The Iranians are holding out because they believe for now, they can. They will not come to the table for a Kim-Jong Un like photo op.

So my fundamental question for you, Mr. Hook, is, where are you on the harder, diplomatic part of this campaign? How have you utilized the pressure to get Iran to a negotiating table? 

I also would like to live in a world where we could sanction Iran into stopping its support for terrorism, treating its own people with dignity and respect, into releasing all unjustly detained Americans, including Princeton University student Xiyue Wang.

But I live in the real world where I know that in order to make a deal you have to give something to get something. Now seems like the ideal time to harness the pressure you’ve created. I’m curious to know if you’ve laid out the parameters of a deal that Administration would accept including limitations on research and development, limitations on enrichment and stockpile amounts and whether or not you have any sense of what the Iranians will seek in relief from the United States. I’d like to know whether you have directly or indirectly, or through backchannels or other countries, sought to engage Iran in that regard. 

So, Mr.

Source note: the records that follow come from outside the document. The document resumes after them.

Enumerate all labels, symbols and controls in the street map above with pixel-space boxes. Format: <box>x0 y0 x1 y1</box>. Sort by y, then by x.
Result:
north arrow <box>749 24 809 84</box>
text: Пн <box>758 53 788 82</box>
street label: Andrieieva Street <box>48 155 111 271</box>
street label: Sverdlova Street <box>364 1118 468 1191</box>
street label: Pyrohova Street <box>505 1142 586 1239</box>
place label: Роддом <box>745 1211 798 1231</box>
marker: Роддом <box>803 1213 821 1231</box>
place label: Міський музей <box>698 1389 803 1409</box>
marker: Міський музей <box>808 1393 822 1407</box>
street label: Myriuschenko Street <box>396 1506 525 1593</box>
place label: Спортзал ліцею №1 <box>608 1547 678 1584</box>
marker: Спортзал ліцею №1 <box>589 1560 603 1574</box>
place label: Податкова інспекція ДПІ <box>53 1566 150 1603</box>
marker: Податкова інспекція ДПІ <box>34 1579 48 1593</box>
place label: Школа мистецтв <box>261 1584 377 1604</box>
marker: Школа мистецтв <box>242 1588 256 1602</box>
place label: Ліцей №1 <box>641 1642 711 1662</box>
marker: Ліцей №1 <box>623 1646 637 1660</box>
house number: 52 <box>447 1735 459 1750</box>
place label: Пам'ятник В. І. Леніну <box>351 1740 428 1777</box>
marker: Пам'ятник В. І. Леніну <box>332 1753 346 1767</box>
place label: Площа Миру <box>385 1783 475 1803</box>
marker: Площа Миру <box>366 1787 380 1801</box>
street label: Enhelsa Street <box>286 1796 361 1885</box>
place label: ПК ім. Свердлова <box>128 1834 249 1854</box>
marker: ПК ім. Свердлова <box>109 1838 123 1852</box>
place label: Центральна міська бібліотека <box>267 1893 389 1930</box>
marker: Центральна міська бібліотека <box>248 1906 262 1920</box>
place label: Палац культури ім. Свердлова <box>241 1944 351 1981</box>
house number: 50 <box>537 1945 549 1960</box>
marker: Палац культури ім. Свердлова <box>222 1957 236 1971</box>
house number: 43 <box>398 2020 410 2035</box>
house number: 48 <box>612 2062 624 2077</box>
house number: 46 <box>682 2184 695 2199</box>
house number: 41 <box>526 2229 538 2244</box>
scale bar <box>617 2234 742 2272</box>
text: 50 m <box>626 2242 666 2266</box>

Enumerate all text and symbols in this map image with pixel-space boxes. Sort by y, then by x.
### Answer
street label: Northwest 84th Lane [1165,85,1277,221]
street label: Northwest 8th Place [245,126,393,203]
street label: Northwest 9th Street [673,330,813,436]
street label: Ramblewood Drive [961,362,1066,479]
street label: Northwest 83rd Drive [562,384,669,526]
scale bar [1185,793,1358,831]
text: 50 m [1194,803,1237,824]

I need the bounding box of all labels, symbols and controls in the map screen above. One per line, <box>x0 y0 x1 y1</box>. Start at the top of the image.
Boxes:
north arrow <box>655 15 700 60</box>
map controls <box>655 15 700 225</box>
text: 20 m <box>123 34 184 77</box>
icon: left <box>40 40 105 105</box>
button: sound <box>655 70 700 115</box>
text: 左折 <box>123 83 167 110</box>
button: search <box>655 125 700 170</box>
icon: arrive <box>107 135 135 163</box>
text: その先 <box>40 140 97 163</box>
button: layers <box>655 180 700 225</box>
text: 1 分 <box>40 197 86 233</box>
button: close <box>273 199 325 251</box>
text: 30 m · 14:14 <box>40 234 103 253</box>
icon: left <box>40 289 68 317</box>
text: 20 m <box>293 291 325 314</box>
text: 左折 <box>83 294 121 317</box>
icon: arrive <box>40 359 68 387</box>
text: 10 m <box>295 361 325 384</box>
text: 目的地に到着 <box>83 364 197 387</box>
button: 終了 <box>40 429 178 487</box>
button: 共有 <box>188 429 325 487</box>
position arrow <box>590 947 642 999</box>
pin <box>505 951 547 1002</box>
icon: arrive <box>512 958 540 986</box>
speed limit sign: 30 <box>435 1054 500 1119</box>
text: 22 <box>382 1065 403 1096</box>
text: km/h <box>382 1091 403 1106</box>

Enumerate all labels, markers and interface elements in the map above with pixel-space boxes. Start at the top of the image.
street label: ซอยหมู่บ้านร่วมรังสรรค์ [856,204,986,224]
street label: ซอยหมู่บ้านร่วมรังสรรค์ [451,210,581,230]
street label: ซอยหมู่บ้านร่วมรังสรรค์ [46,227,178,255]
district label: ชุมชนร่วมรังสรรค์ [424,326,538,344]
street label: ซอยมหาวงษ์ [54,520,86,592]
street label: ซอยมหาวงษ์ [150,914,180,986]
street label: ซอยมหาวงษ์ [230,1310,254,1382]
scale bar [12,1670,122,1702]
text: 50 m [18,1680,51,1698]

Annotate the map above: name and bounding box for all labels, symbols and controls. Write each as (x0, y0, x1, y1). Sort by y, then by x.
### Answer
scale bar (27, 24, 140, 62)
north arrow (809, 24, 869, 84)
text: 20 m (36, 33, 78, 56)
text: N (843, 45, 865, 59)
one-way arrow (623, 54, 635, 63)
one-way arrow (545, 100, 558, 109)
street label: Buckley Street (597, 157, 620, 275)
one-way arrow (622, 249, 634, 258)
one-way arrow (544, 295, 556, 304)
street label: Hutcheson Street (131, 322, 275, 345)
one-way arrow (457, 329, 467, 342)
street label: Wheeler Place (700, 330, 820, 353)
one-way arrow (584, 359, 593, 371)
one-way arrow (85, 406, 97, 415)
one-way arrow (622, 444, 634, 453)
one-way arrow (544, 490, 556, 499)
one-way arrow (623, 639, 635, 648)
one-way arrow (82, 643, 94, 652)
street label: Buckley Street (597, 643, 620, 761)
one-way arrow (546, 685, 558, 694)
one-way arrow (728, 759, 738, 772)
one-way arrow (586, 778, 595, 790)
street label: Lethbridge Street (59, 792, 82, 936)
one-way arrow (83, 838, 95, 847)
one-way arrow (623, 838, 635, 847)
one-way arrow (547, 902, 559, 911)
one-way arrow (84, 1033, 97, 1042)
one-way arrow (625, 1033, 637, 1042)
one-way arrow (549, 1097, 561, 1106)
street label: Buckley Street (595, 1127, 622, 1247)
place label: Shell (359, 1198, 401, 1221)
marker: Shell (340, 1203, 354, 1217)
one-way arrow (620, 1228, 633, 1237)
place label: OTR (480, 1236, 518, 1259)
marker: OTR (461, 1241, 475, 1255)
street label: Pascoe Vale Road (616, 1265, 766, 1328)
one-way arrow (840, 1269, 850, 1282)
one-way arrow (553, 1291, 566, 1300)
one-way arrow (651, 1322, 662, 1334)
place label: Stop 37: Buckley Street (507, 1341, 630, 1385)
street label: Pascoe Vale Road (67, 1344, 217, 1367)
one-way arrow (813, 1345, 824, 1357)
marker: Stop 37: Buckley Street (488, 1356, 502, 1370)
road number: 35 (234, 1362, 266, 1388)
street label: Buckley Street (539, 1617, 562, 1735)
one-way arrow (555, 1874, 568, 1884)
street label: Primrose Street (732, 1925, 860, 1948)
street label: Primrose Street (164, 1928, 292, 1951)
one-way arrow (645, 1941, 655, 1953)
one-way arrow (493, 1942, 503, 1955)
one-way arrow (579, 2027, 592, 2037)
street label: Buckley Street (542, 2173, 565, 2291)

Hook, let’s use our diplomatic tools as leverage for what we should be ultimately trying to achieve: a negotiated agreement with Iran, with buy in from our international partners to meaningfully constrain its nuclear program and address other malign activity.

A deal that includes permanent and long-term restrictions on Iran’s nuclear capacity, tackles its ballistic missile proliferation, and one that addresses its regional support for terrorism including through the transfer of weapons.

I look forward to hearing about your progress to address this ongoing and pressing national security priority.”